Jessica Stratton, a city staff member who presented the second-quarter variance report, said the report compares “year to date budget to year to date actuals. It is not a projection.” She and staff emphasized that accounting practices (cash versus year-end accruals) make midyear comparisons different from final results.
The nut graf: the city’s general fund had received roughly 40% of the annual budgeted revenues through June and shows a 1.1% unfavorable variance on revenue and a 1.8% favorable variance on expenses. Staff told the committee that a large, predictable inflow will arrive in November when the second-half property tax distribution lands.

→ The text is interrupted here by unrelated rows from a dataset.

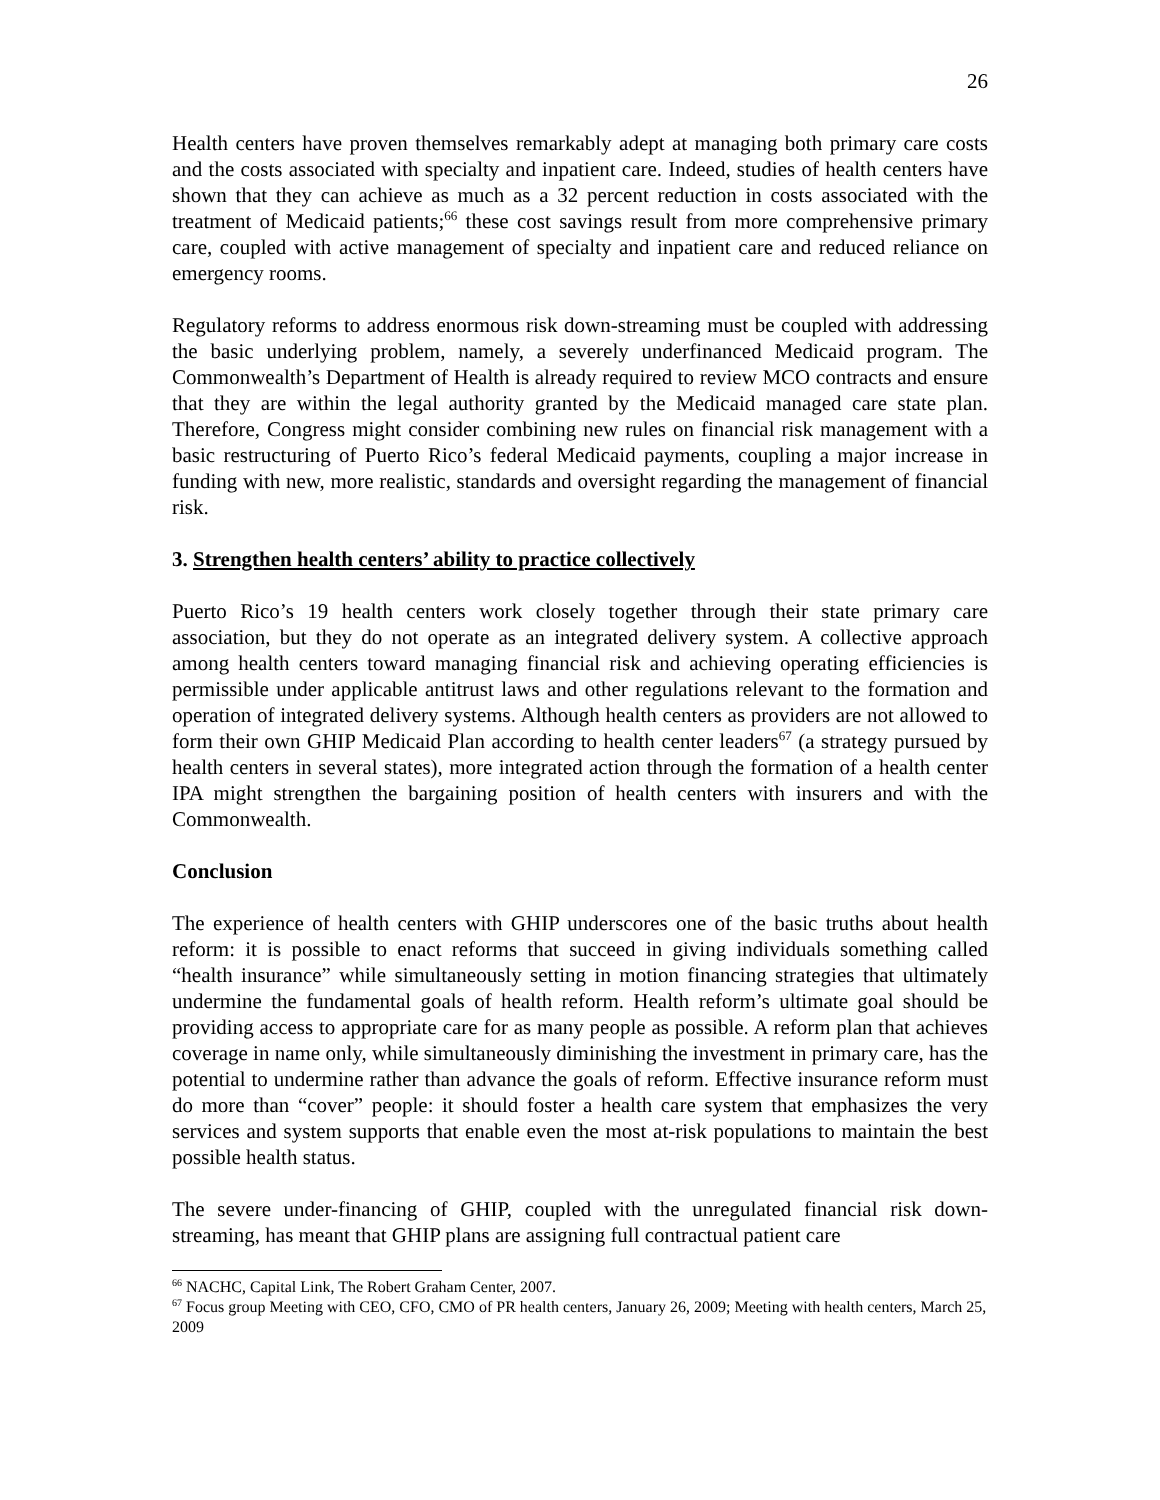26
Health centers have proven themselves remarkably adept at managing both primary care costs and the costs associated with specialty and inpatient care. Indeed, studies of health centers have shown that they can achieve as much as a 32 percent reduction in costs associated with the treatment of Medicaid patients;<sup>66</sup> these cost savings result from more comprehensive primary care, coupled with active management of specialty and inpatient care and reduced reliance on emergency rooms.
Regulatory reforms to address enormous risk down-streaming must be coupled with addressing the basic underlying problem, namely, a severely underfinanced Medicaid program. The Commonwealth’s Department of Health is already required to review MCO contracts and ensure that they are within the legal authority granted by the Medicaid managed care state plan. Therefore, Congress might consider combining new rules on financial risk management with a basic restructuring of Puerto Rico’s federal Medicaid payments, coupling a major increase in funding with new, more realistic, standards and oversight regarding the management of financial risk.
3. Strengthen health centers’ ability to practice collectively
Puerto Rico’s 19 health centers work closely together through their state primary care association, but they do not operate as an integrated delivery system. A collective approach among health centers toward managing financial risk and achieving operating efficiencies is permissible under applicable antitrust laws and other regulations relevant to the formation and operation of integrated delivery systems. Although health centers as providers are not allowed to form their own GHIP Medicaid Plan according to health center leaders<sup>67</sup> (a strategy pursued by health centers in several states), more integrated action through the formation of a health center IPA might strengthen the bargaining position of health centers with insurers and with the Commonwealth.
Conclusion
The experience of health centers with GHIP underscores one of the basic truths about health reform: it is possible to enact reforms that succeed in giving individuals something called “health insurance” while simultaneously setting in motion financing strategies that ultimately undermine the fundamental goals of health reform. Health reform’s ultimate goal should be providing access to appropriate care for as many people as possible. A reform plan that achieves coverage in name only, while simultaneously diminishing the investment in primary care, has the potential to undermine rather than advance the goals of reform. Effective insurance reform must do more than “cover” people: it should foster a health care system that emphasizes the very services and system supports that enable even the most at-risk populations to maintain the best possible health status.
The severe under-financing of GHIP, coupled with the unregulated financial risk down-streaming, has meant that GHIP plans are assigning full contractual patient care
<sup>66</sup> NACHC, Capital Link, The Robert Graham Center, 2007.
<sup>67</sup> Focus group Meeting with CEO, CFO, CMO of PR health centers, January 26, 2009; Meeting with health centers, March 25, 2009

Staff flagged a few principal revenue drivers: sales tax receipts are underperforming budget and year-over-year, property taxes are below budget apparently because of rising exemptions for nonprofits and seniors/disabled accounts, and utility taxes are trending unfavorable in part because of lower summer water use and a private utility (Avista) rate change adopted after the budget. Stratton said that when transfers in are removed from the calculations, year-over-year revenue growth falls from roughly 3% to about 2%.
On the expense side, police departments and several other departments are running well under budget year-to-date, in part because of vacancies and timing of programs; Spokane Fire is above budget due to overtime tied to recruit academy timing. The committee heard that the city’s unaudited 2024 unappropriated fund balance is about $7 million but that it is roughly the same size as the difference from reserve targets and that leadership will need to decide strategy.
Staff also noted risk areas: insurance-type funds (risk, unemployment, workers’ comp, employee benefits) have experienced sustained claims and will likely require supplemental budget ordinances for 2025; premium increases are expected in 2026. The report includes a separate CIP status update (about 500 projects) and an economic indicator section showing taxable sales (two months in arrears) down 1.41% through April.
Council members asked staff for clarifying monthly year-to-date tables, more detail about property-tax exemption drivers, and for follow-up information about specific departmental lines such as youth commission spending and police overtime projections. Finance staff said they are preparing mid-biennial adjustments to reflect the pattern in revenues and spending.